The atmosphere in the room shifts slightly at Zayan’s admission. Gypsy gives him a sidelong glance, her expression softening just a bit. But she doesn’t say anything, and the moment passes.
“Anyway, she was all alone, didn’t know Mister Zayan was shadowing her. She went ashore, swam with the compass lodged in her boot, got it working, and then stole a ship from two angry pirates who’d locked me up below deck. Mean as hell, those two.Miss Captain here shot one’s kneecap clean through and made the other swim to shore.”
Zayan laughs, shaking his head. “I actually saw those poor bastards. I don’t think that one’ll ever walk straight again.”
Gypsy shrugs. “I warned them. They should’ve just handed over the ship nicely when I asked.”
Vinicola’s excitement grows as he speaks, the story tumbling out in waves. “So, I joined Miss Captain on her journey. I figured it’d just be the two of us, but then Mister Zayan here decided to join the merchant ship those two pirates we left behind sailed with and started chasing us. Then, this storm hits—huge, rolling waves and all. I was pretty sure I’d die before I got to see my mother’s face again. And then, wouldn’t you know it, Zayan jumps right onto our ship, proclaiming his love…”
“No one proclaimed their love,” Gypsy denies.
“…And then, it turned out that whole storm was the compass’s fault. So, Miss Captain chucked it away, right onto that merchant ship, and we watched the storm zero in on them like it had a grudge. Then we escaped, made it to shore on a nearby island, and…”

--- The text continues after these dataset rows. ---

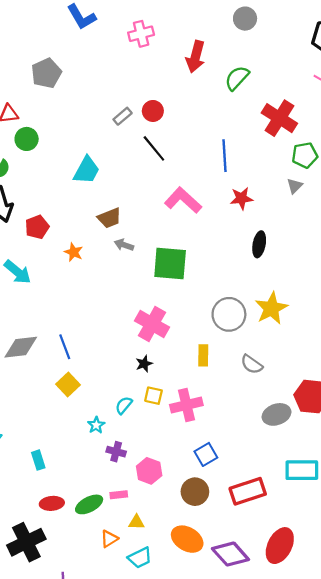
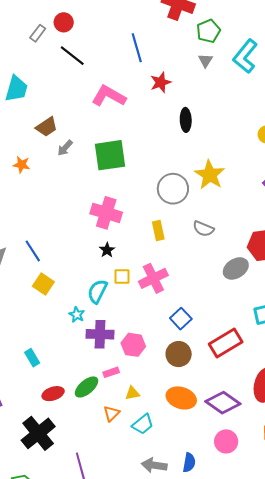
gray arrow: (124, 245) -> (65, 148), turned -54
cyan semicircle: (124, 405) -> (97, 291), size x1.4
purple cross: (116, 452) -> (100, 334), size x1.5

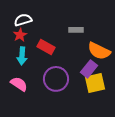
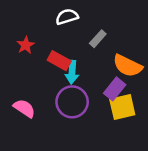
white semicircle: (23, 20) -> (67, 17), moved
gray rectangle: (76, 30) -> (98, 39), turned -48
cyan arrow: (22, 56) -> (72, 72), moved

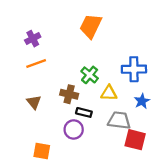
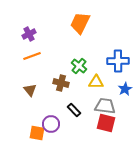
black rectangle: (84, 112) -> (74, 110), moved, turned 32
purple circle: (74, 129) -> (51, 124), moved
red square: (135, 140) -> (106, 123), moved

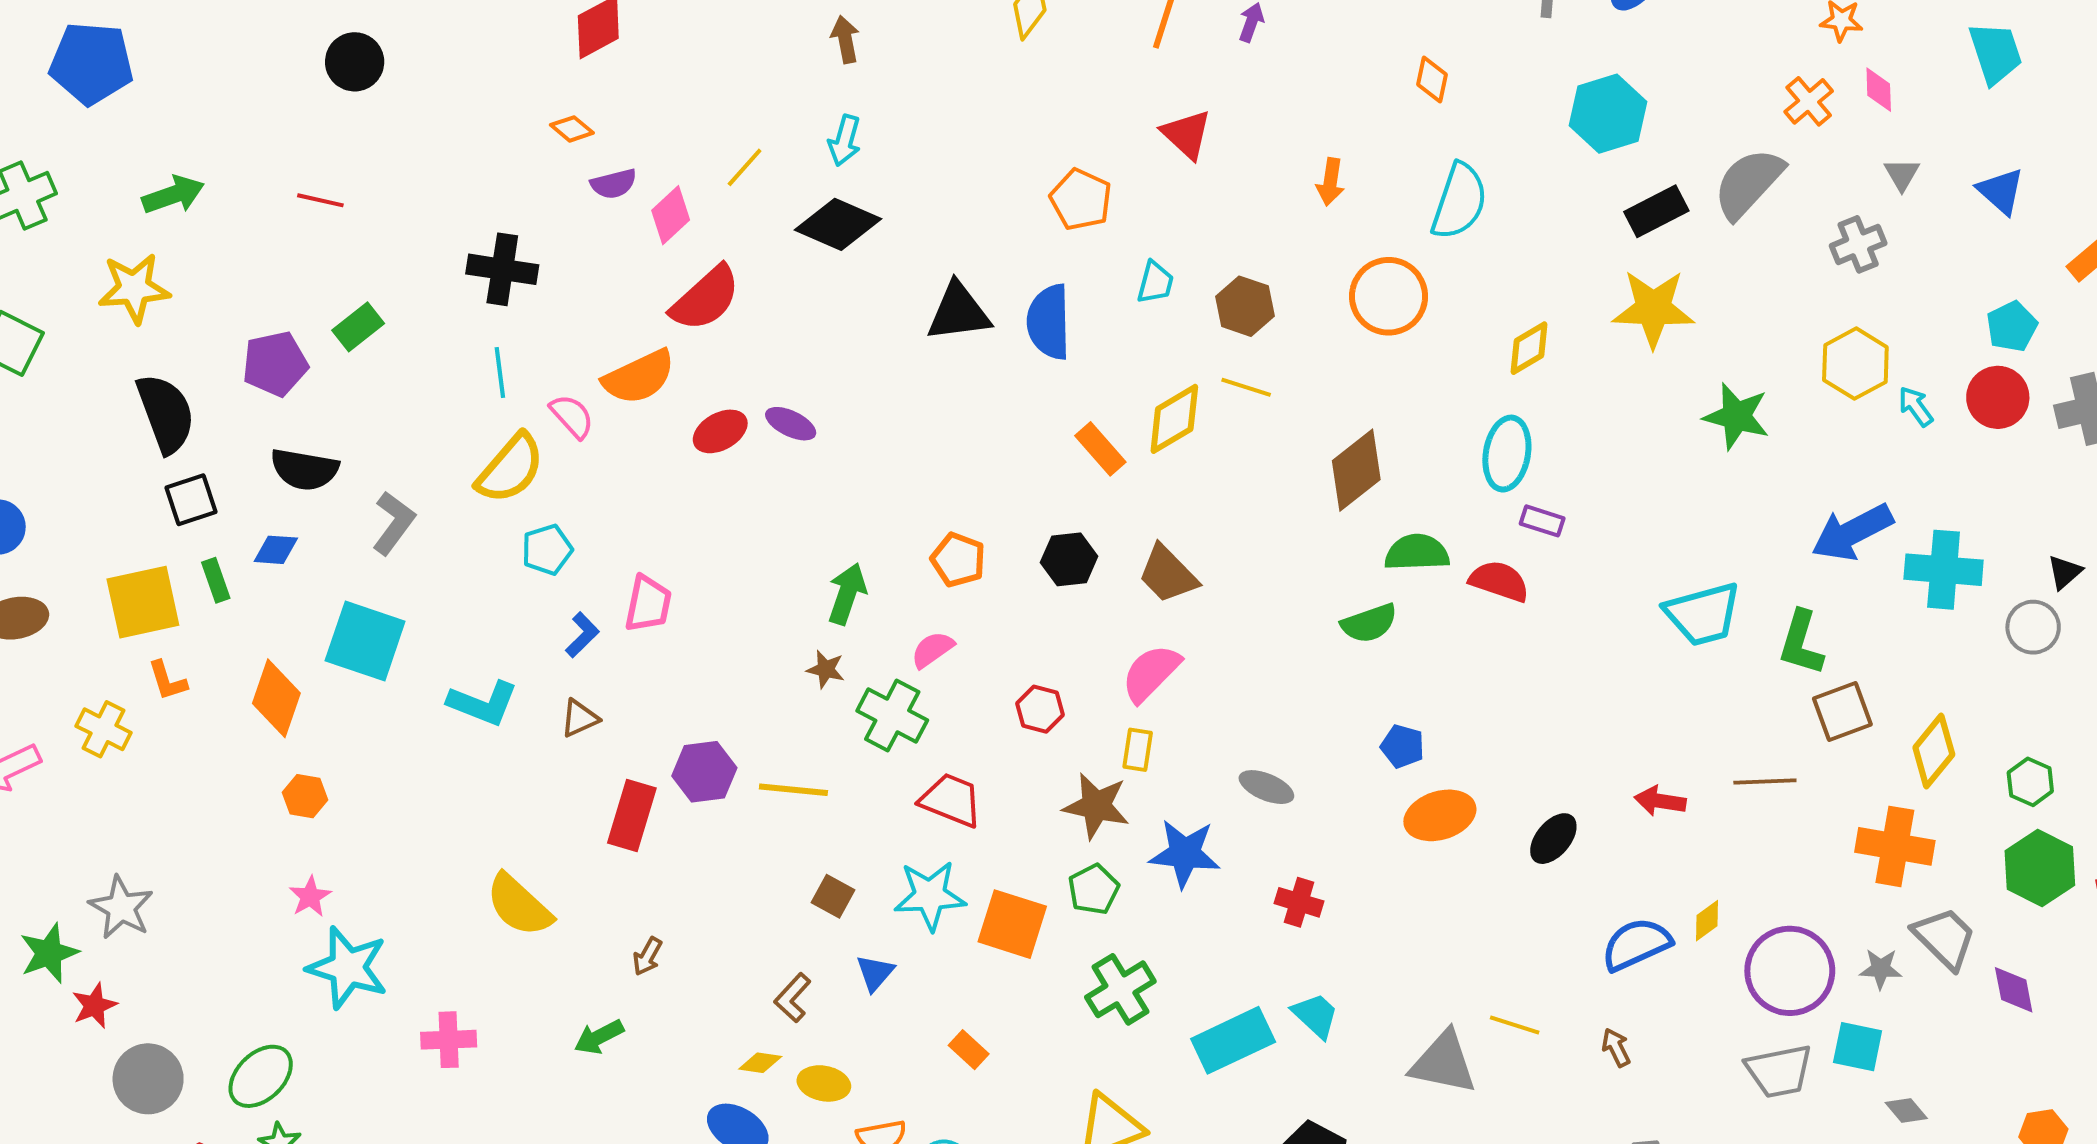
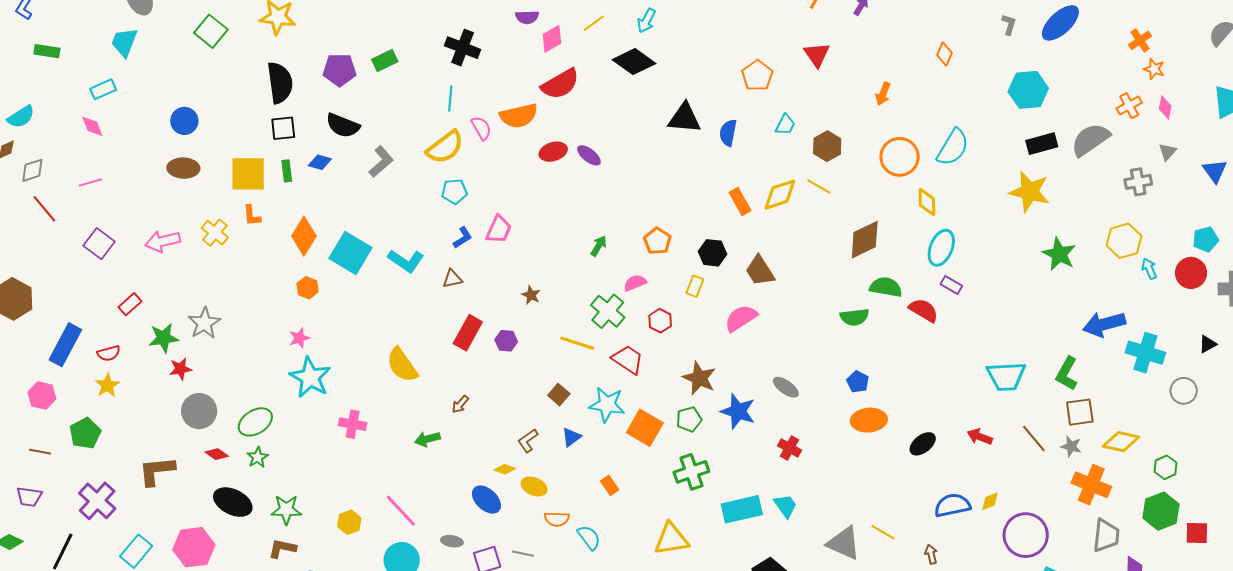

“You threw the compass away?” I interrupt, disbelief tightening my voice. I’ve spent years hunting it, only to hear it was tossed away like driftwood. My jaw clenches as anger rises, tempered only by the sting of irony. Of course they’d toss out the one treasure I’d been risking my neck to find.
“What were we supposed to do, let it drown us?” Zayan retorts, defensive.
They don’t see it, don’t understand the stakes here. The Trials, the compass, the gateways—all discarded like meaningless relics. But the Lady doesn’t make mistakes in choosing. She’s toying with them now, but they don’t realize how far she’ll take them before she’s through.
“We did what we had to,” Gypsy says coolly, “but it’s not like we got away clean.”
For some reason, her frustration makes me smile. “Yeah? She got you good, huh?”
“If you consider showing me a talking monkey after dosing me with some jungle toxin ‘good,’ then yes. She got me,” Gypsy deadpans.
A dry laugh escapes me despite myself. “Just you?”
“Just me,” she mutters, unamused.
Ridley, caught up in his own thoughts, mutters, “So the compass brought the storm, and you tossed it to save yourselves. But the Lady doesn’t just let go. That compass is a key, a guide. You were chosen.” He pauses, his gaze thoughtful. “Did it come back to you?”
“I found it in the sand,” Vinicola says, sheepish.
“After that, we decided to follow it,” Gypsy admits, a reluctant hand rubbing the back of her neck, as if even the memory of that damned monkey unsettles her. I can’t say I don’t understand. The Lady’s got a twisted sense of humor—and an even worse sense of justice.
I could help her, I realize. If Gypsy’s really tangled up in the goddess’s games like I am, there are ways to shut her out. Techniques I’ve used before, imperfect but better than nothing. The real question is, do I feel like offering it?
“And that’s how you ended up at the shipwreck?” I ask, seeing now how they stumbled into the zone without even realizing it.